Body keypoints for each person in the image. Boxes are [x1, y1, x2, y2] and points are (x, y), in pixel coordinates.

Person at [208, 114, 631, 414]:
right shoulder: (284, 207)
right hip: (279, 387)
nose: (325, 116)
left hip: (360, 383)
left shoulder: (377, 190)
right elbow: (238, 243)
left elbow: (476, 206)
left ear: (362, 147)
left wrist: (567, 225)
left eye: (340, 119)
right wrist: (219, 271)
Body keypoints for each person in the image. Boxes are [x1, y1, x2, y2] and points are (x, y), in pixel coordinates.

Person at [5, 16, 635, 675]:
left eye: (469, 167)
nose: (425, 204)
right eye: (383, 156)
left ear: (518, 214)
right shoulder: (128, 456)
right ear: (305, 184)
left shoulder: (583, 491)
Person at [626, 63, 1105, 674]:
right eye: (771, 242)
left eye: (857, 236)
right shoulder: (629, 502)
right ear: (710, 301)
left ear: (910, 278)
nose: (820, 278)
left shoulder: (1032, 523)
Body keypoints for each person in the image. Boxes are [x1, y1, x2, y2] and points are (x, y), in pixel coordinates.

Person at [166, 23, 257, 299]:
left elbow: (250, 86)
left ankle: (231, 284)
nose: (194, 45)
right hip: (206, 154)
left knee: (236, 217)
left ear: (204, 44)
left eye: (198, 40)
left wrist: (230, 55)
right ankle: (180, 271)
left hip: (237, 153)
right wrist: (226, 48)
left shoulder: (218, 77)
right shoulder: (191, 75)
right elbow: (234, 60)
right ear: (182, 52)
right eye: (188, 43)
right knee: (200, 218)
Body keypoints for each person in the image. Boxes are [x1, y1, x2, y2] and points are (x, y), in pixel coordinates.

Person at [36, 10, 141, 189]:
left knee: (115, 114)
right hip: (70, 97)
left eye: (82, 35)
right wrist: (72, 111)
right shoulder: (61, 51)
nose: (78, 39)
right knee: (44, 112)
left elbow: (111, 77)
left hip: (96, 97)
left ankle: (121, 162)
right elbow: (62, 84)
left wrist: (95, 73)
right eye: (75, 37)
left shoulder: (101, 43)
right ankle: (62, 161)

======

[PROMPT]:
Among the lines above, find the one with "right ankle: (180, 271)" and the one with "left knee: (115, 114)". Quote both and everything between them, exactly.

[RESPONSE]:
right ankle: (180, 271)
left hip: (237, 153)
right wrist: (226, 48)
left shoulder: (218, 77)
right shoulder: (191, 75)
right elbow: (234, 60)
right ear: (182, 52)
right eye: (188, 43)
right knee: (200, 218)
Body keypoints for each person in the image. Boxes are [x1, y1, x2, y2] and points are (x, y), in pixel coordinates.

Person at [36, 10, 141, 189]:
left knee: (115, 114)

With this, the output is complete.